No one should be fooled by recent efforts to portray the HHS mandate controversy as old news solved by the administration’s “compromise.” There is no compromise. The mandate has been officially adopted without change. The exemption for religious institutions remains so narrow that even the Missionaries of Charity’s Queen of Peace residence in Harlem doesn’t qualify. The one-year “safe harbor” for some conscientious objectors just delays a real solution until after the election. And the administration’s unworkable, barely-sketched compromise proposal – shifting the cost of objectionable coverage to insurance companies instead of imposing it on religious institutions themselves – doesn’t even satisfy staunch administration allies like the Catholic Health Association, much less the grammar schools, social service organizations, lay Catholic employers, and hospitals that have been forced to ask the courts to protect their basic religious freedom.
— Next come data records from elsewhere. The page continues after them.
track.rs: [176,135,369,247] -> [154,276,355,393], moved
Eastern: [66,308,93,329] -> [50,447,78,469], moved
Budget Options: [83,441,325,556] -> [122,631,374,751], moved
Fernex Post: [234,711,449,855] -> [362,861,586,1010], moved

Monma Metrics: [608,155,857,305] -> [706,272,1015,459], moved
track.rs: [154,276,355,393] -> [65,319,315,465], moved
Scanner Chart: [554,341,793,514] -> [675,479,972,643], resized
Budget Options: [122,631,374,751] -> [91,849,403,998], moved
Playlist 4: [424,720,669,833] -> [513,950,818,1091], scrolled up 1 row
The administration’s compromise proposal doesn’t solve the core problem: the government still forces religious employers to facilitate access to goods and services to which they have serious religious objections. It doesn’t help the large number of self-insured religious organizations and lay Catholic employers who have religious objections to facilitating such coverage. And by leaving the narrow exemption in place, it solidifies a legal definition of religious activity as something that happens in a house of worship, but not in a soup kitchen or an AIDS clinic or a children’s home.
Nonetheless, the President insists that he’s resolved the issue with this widely-rejected compromise, and his story has gained traction. Vice President Biden’s false assertions at the debate only added to this misimpression. These are attempts to deflect attention from the serious religious liberty issues at stake, and at the moment they appear to be succeeding.
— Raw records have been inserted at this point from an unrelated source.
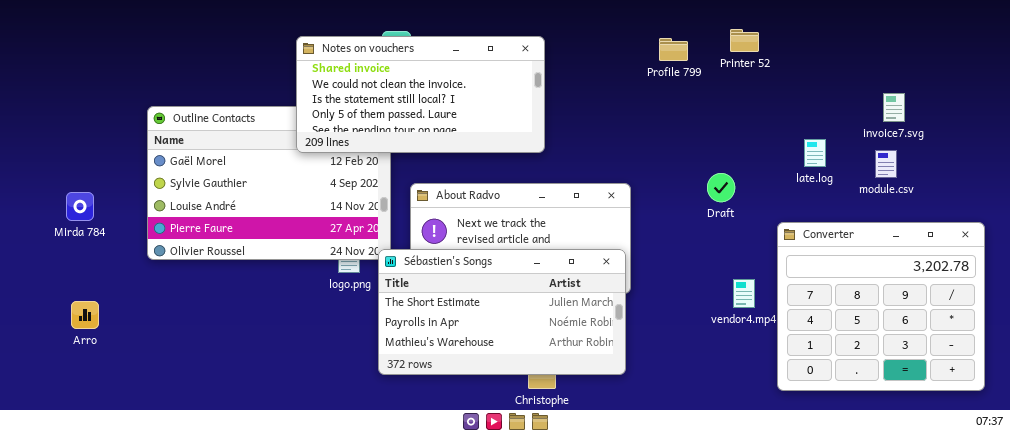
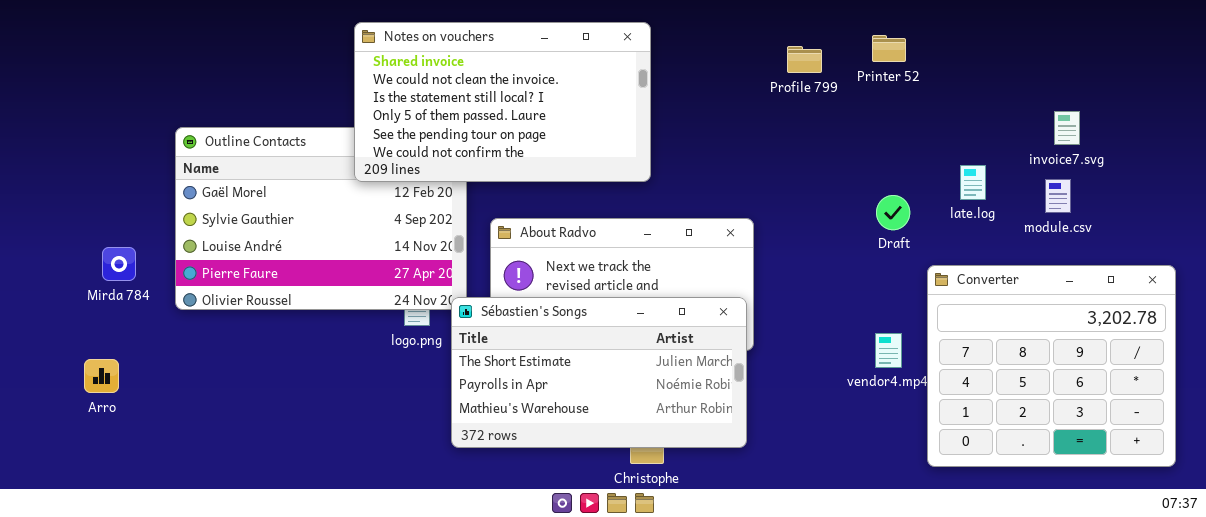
Notes on vouchers: [296,36,545,153] -> [354,22,651,182], resized
Draft: [707,173,735,202] -> [876,195,910,230], moved
Mirda 784: [66,192,94,221] -> [102,247,136,281], moved

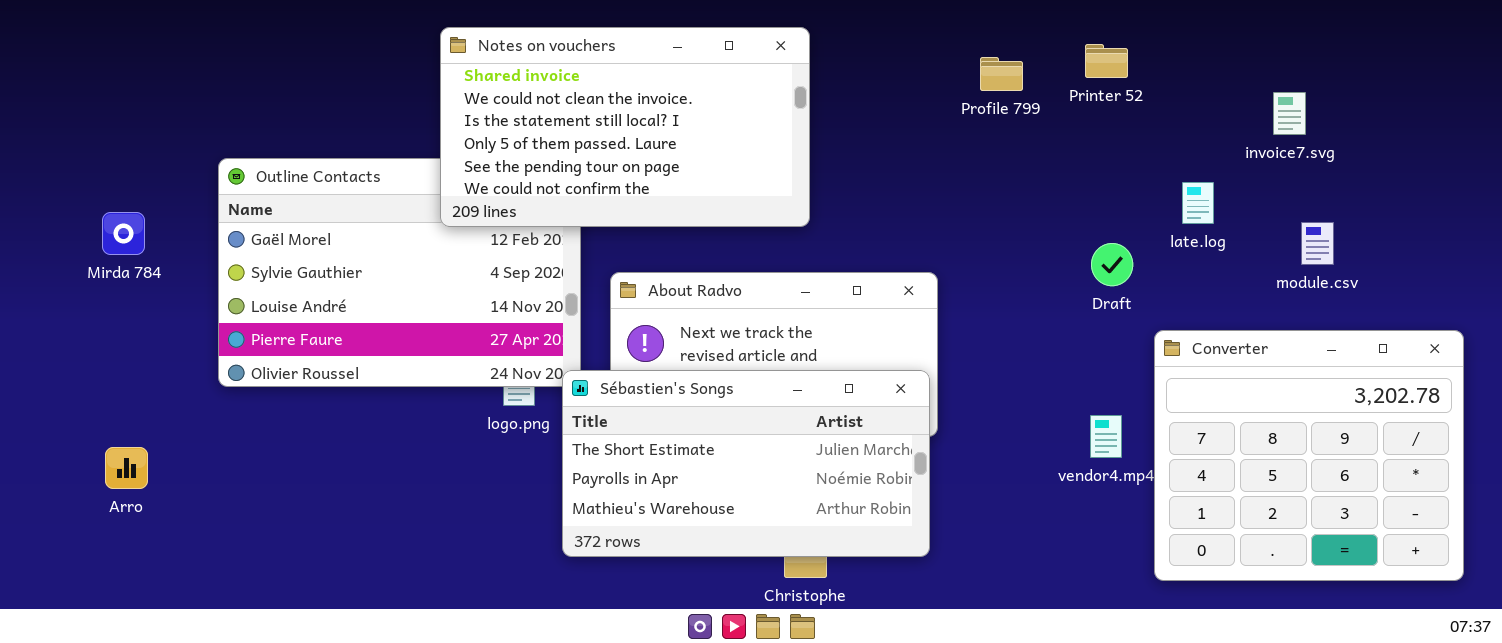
invoice7.svg: [1054,111,1080,145] -> [1273,92,1306,135], moved
late.log: [960,165,986,200] -> [1182,182,1214,224], moved
Mirda 784: [102,247,136,281] -> [102,212,145,255], moved

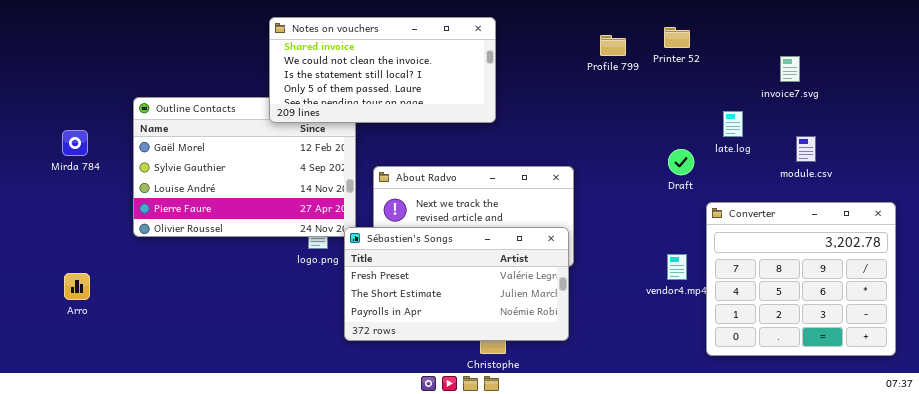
Notes on vouchers: [440,27,810,227] -> [269,17,496,123], resized
Sébastien's Songs: [562,370,930,557] -> [344,227,569,341], scrolled up 1 row

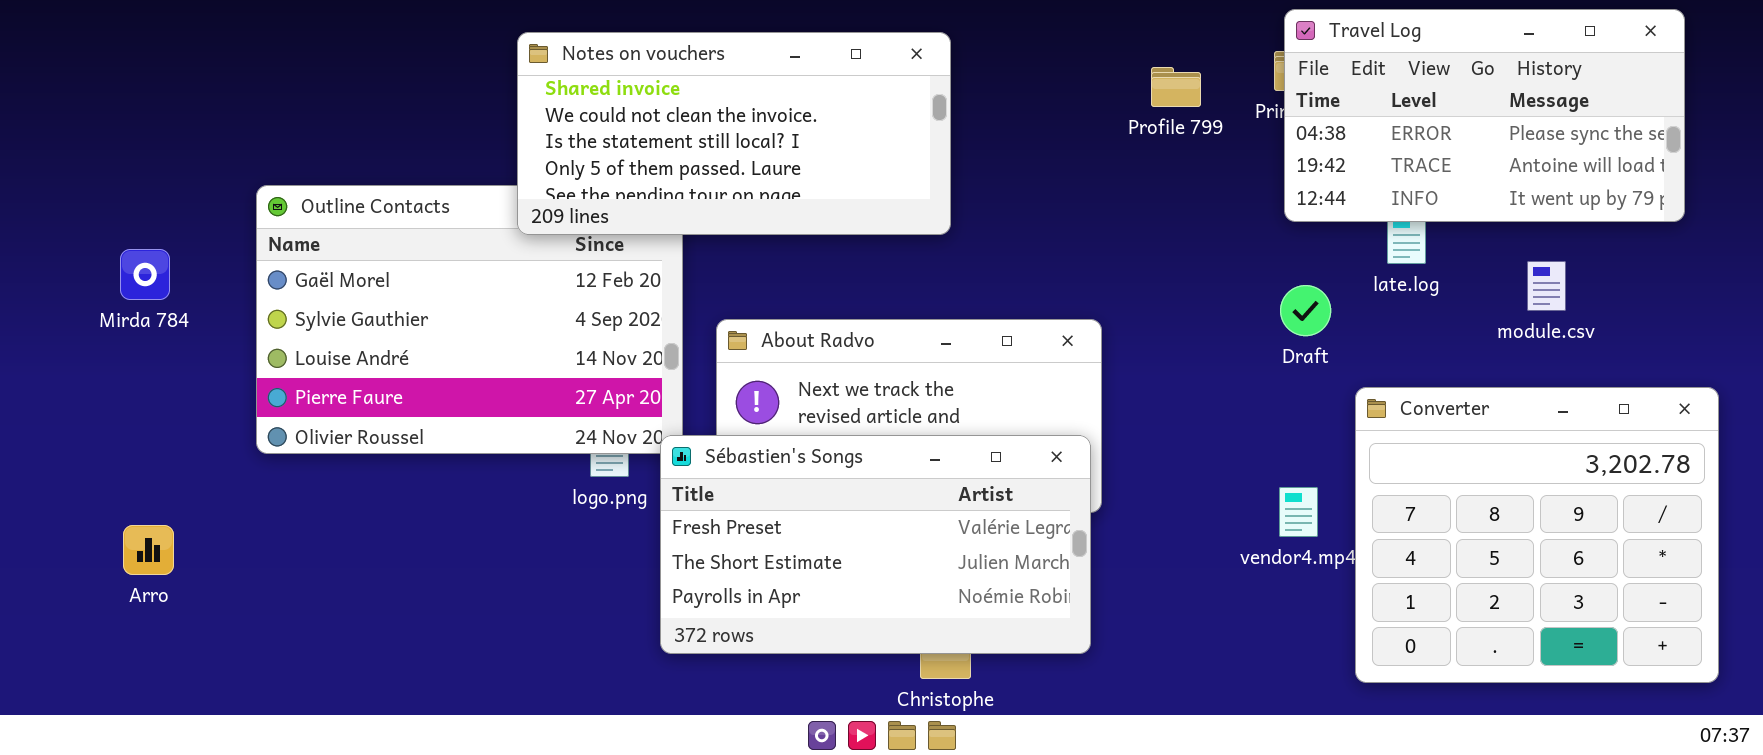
Travel Log: none -> [1284,9,1685,222], opened

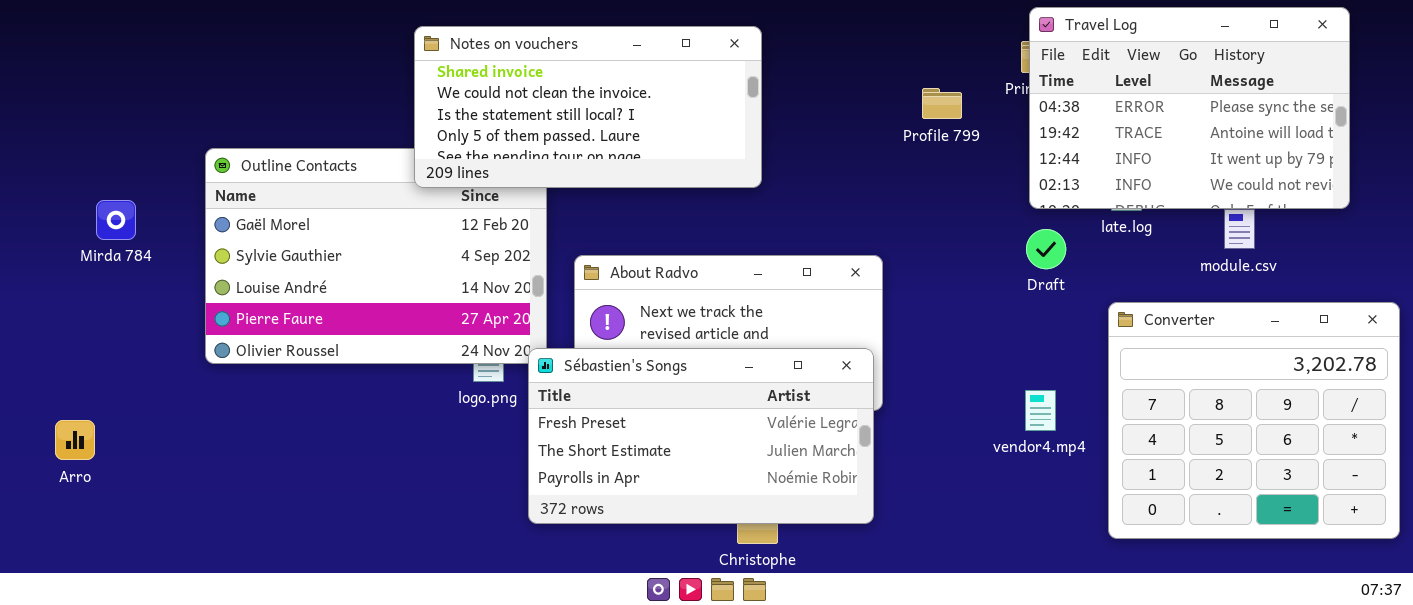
Travel Log: [1284,9,1685,222] -> [1029,7,1350,209], resized
Profile 799: [1151,67,1201,107] -> [922,88,962,119], moved
Converter: [1355,387,1719,683] -> [1108,302,1400,539], moved
Arro: [123,525,174,575] -> [55,420,95,460], moved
And that’s why inviting the President to speak at the Al Smith Dinner moves the ball forward. Just weeks before the election, the President, Governor Romney, and Cardinal Dolan will appear on stage together at an event that’s historically given above-the-fold treatment. Regardless of what’s said – whether it’s the traditional night of banter for a good cause or something more serious – the HHS mandate controversy will unavoidably be front and center, as will the charitable groups that will suffer the most if the mandate’s fines are enforced.
Think about it: Cardinal Dolan now has the President helping raise the money necessary to pay the fines his administration seeks to impose on the Catholic charitable groups that benefit from the dinner. Al Smith – often called the “Happy Warrior” – would be proud.